TF Serving

TensorFlow Serving

Demos

Title	Description
Basics	A minimal end-to-end example of TF Serving
GPUs & Batching	Dynamic batching and using a GPU

Why use TFServing?

Offers a gRPC endpoint that can offer better compression of payloads relative to REST. This helps with larger payloads like images, where tensors are larger.
GPU batching support: which can batch requests together and send them to the GPU in a single call. This can help with latency and throughput. This isn’t free though and requires tuning to get right.
Model versioning: Allows you to deploy multiple versions of a model and route traffic to them. This is useful for A/B testing and canary deployments.
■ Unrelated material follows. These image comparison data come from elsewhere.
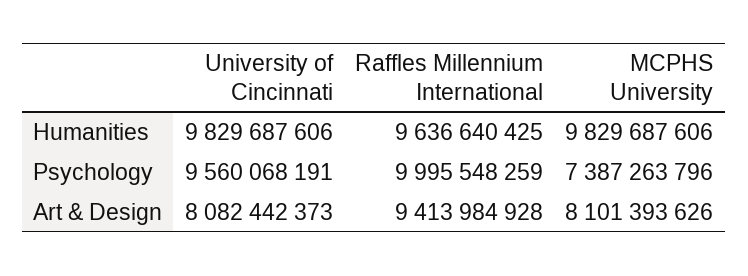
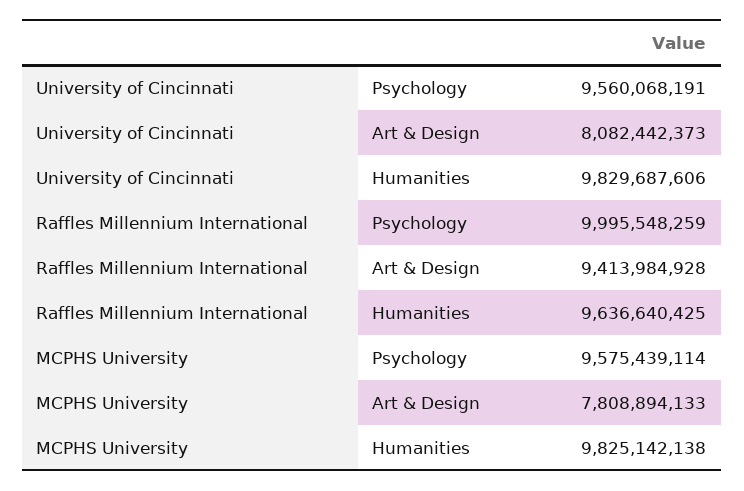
  {
    "University of Cincinnati": {
      "Humanities": 9829687606,
      "Psychology": 9560068191,
      "Art & Design": 8082442373
    },
    "Raffles Millennium International": {
      "Humanities": 9636640425,
      "Psychology": 9995548259,
      "Art & Design": 9413984928
    },
    "MCPHS University": {
-     "Humanities": 9829687606,
+     "Humanities": 9825142138,
-     "Psychology": 7387263796,
+     "Psychology": 9575439114,
-     "Art & Design": 8101393626
+     "Art & Design": 7808894133
    }
  }

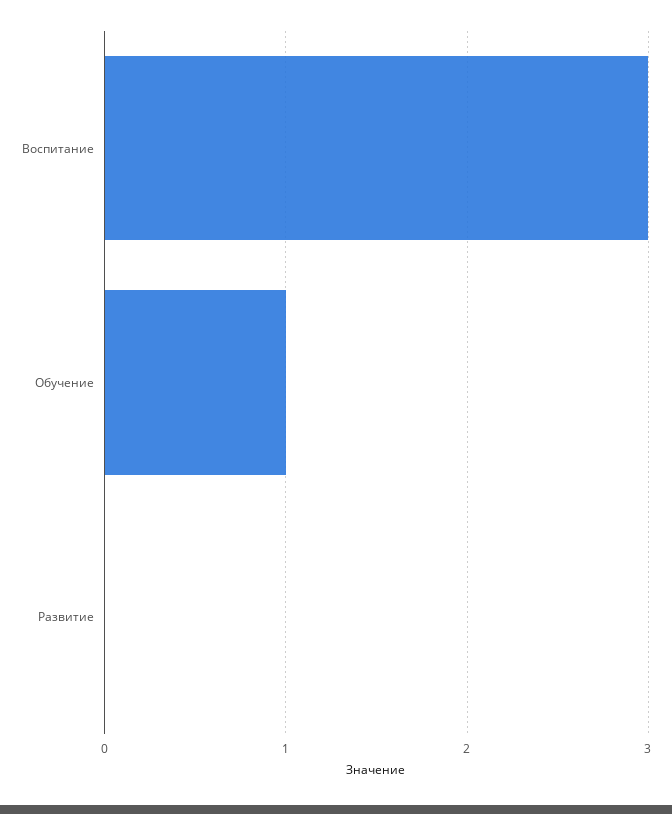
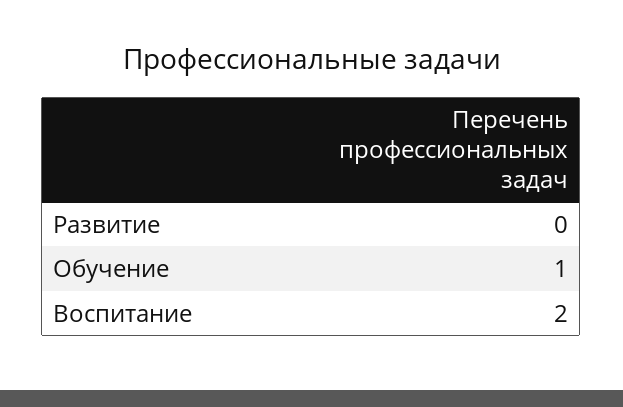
  {
-   "Воспитание": 3,
+   "Воспитание": 2,
    "Обучение": 1,
    "Развитие": 0
  }

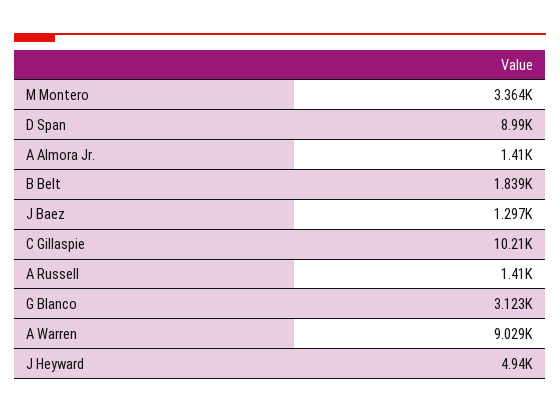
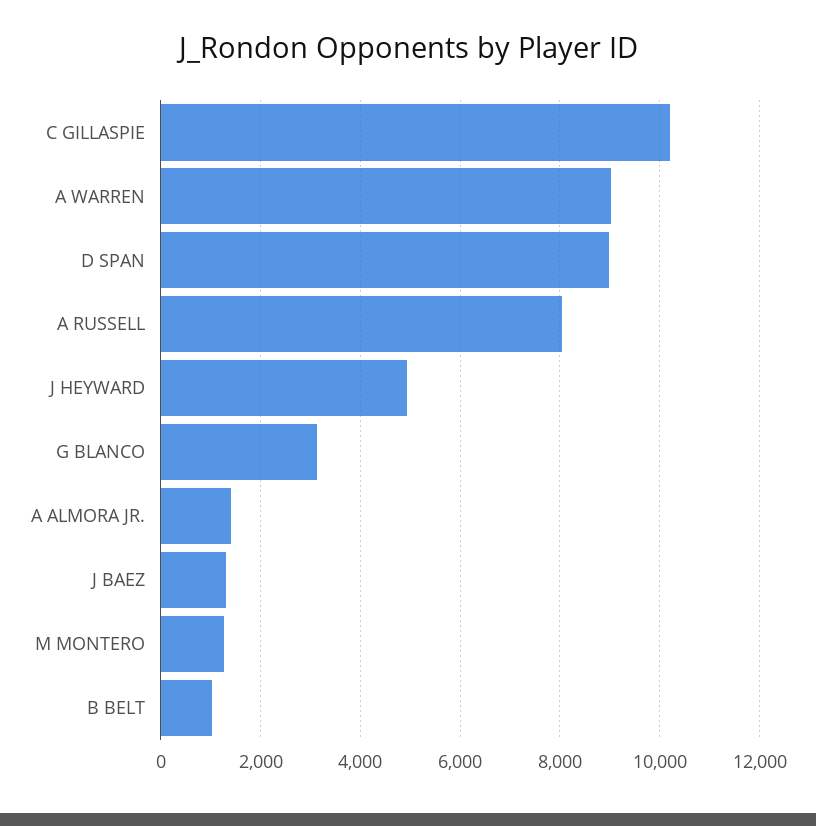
  {
-   "M Montero": 3364,
+   "M Montero": 1200,
    "D Span": 8990,
    "A Almora Jr.": 1410,
-   "B Belt": 1839,
+   "B Belt": 1000,
    "J Baez": 1297,
    "C Gillaspie": 10210,
-   "A Russell": 1410,
+   "A Russell": 8000,
    "G Blanco": 3123,
    "A Warren": 9029,
    "J Heyward": 4940
  }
In addition to model version numbers, you can assign these versions to labels, like “canary” and “stable” which can be accessible at an endpoint like /v1/models/<model name>/labels/<version label>
You can change what TF-Serving returns beyond just the output of the last layer of the model; for example, you can return the output of several intermediate layers for debugging. See these docs on constructing custom Signatures. This is fairly advanced, and I’m not sure how to do this yet, or even if I would want to do this.
TFServing vs. FastAPI/Flask: According to the docs, “the average latency of performing inference with TensorFlow Serving is usually not lower than using TensorFlow directly, where TensorFlow Serving shines is keeping the tail latency down for many clients querying many different models, all while efficiently utilizing the underlying hardware to maximize throughput.” This blog post by Sayak Paul confirms these findings.

Impressions

I did not have luck getting dynamic batching to work well. Apparently, it can take a lot of patience and be hard to tune. Here is a guide. More observability around this would be nice to help users tune dynamic batching. It appears that you can setup Tensorboard to give you some insights. I tried to set this up but it was very confusing and not intuitive. You would likely have to spend a long time with this to optimize things.
It is much better to use gRPC requests over REST requests when possible. In my experiments, gRPC is much faster. Furthermore, gRPC supports additional features that REST does not, such as the ability to profile inference requests, additional validation, and so on. The downside is gRPC is harder to debug and a bit more clunky to work with.
TF Serving documentation can be confusing in places. This article on how to serve models uses a 200-line python to make a request that is pretty distracting. Other documents are really good, like using TF Serving with Kubernetes.
You must specify dtype in your model layers as dtype will be used in API validation for gRPC requests. Additionally, layer names are used for making requests so name those thoughtfully as well.
The Keras docs are a much more gentle introduction to TF Serving.
The SavedModel format is a serialization format needed for TF Serving. It’s used for many things in the TF ecosystem, like TFLite, TF.js, and TF Hub. I really like the fact that it is used across many products.
I could not get the exact same logits from my predictions with the api vs. using the model in a notebook. They are very close but not exactly the same. REST and gRPC appear to be exactly the same.
It can be hard to debug the server when an error is thrown as I get a stack trace from another language.